Instrução 1:
Responda às perguntas a seguir com base no texto sobre a banda Blitz:
(a) Qual presidente havia implantado a “abertura”?
(b) Que veículos divulgavam o pop brasileiro daquele momento?
(c) Qual gênero de música pop estrangeira estava em plena ascensão?
Instrução 2: Liste todos os artistas que o texto sobre a banda Blitz cita como representantes do pop brasileiro.
Instrução 3: Transcreva do texto sobre a banda Blitz o trecho que vai de "A transição também" até "pelo soft rock.".

Excerto:
“As Aventuras da Blitz” (EMI-Odeon, 1982), Blitz
Na virada dos
anos 1970 para os anos 1980, o Brasil vivia um processo de transição. Na
política, apesar do país ainda estar sob o regime ditatorial militar, o então
presidente João Batista Figueiredo havia implantado a “abertura” que permitiu o
retorno dos exilados políticos ao Brasil. A “abertura” não significava o fim da
ditadura militar, mas era o começo do seu fim.
A transição também
estava presente no cenário da música pop brasileira. Nomes como Guilherme
Arantes, A Cor do Som, Marina (hoje Marina Lima), 14-Bis, Rita Lee eram alguns
dos artistas que representavam o pop brasileiro, fazendo um tipo de música que
guardava resquícios da musicalidade dos anos 1970, mas com um pé no som
nascente dos anos 1980. As rádios FM, ainda “engatinhando” no Brasil, eram os
veículos de divulgação do pop brasileiro daquele momento, que também tocavam música
pop estrangeira, indo da então decadente disco music à new wave (esta em plena
ascensão), passando pelo soft rock.
Foi nesse
cenário de transição que a banda Blitz surgiu, sem imaginar que iria ser
responsável por abrir caminho para um novo momento do rock brasileiro, e que
culminaria numa nova realidade para a indústria do entretenimento no Brasil.

Listagem apresentada:

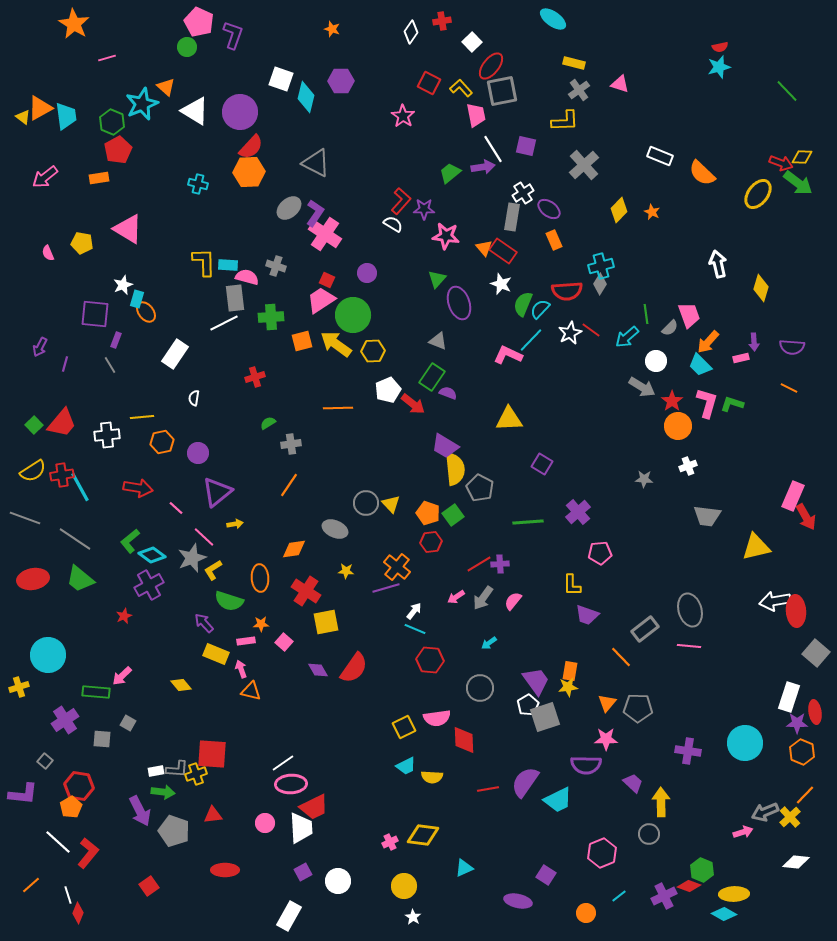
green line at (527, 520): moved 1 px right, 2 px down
---
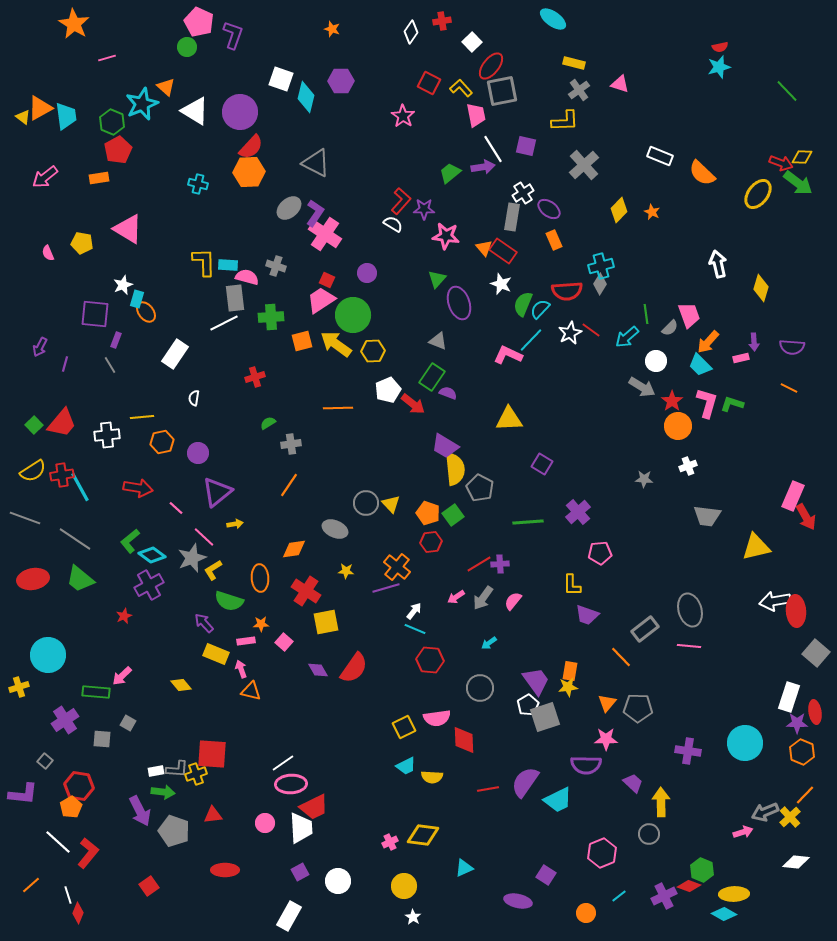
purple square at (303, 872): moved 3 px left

Resultado do exercício 1:
(a) João Batista Figueiredo.
(b) As rádios FM.
(c) A new wave.

Resultado do exercício 2: Guilherme Arantes, A Cor do Som, Marina (hoje Marina Lima), 14-Bis, Rita Lee

Resultado do exercício 3:
A transição também
estava presente no cenário da música pop brasileira. Nomes como Guilherme
Arantes, A Cor do Som, Marina (hoje Marina Lima), 14-Bis, Rita Lee eram alguns
dos artistas que representavam o pop brasileiro, fazendo um tipo de música que
guardava resquícios da musicalidade dos anos 1970, mas com um pé no som
nascente dos anos 1980. As rádios FM, ainda “engatinhando” no Brasil, eram os
veículos de divulgação do pop brasileiro daquele momento, que também tocavam música
pop estrangeira, indo da então decadente disco music à new wave (esta em plena
ascensão), passando pelo soft rock.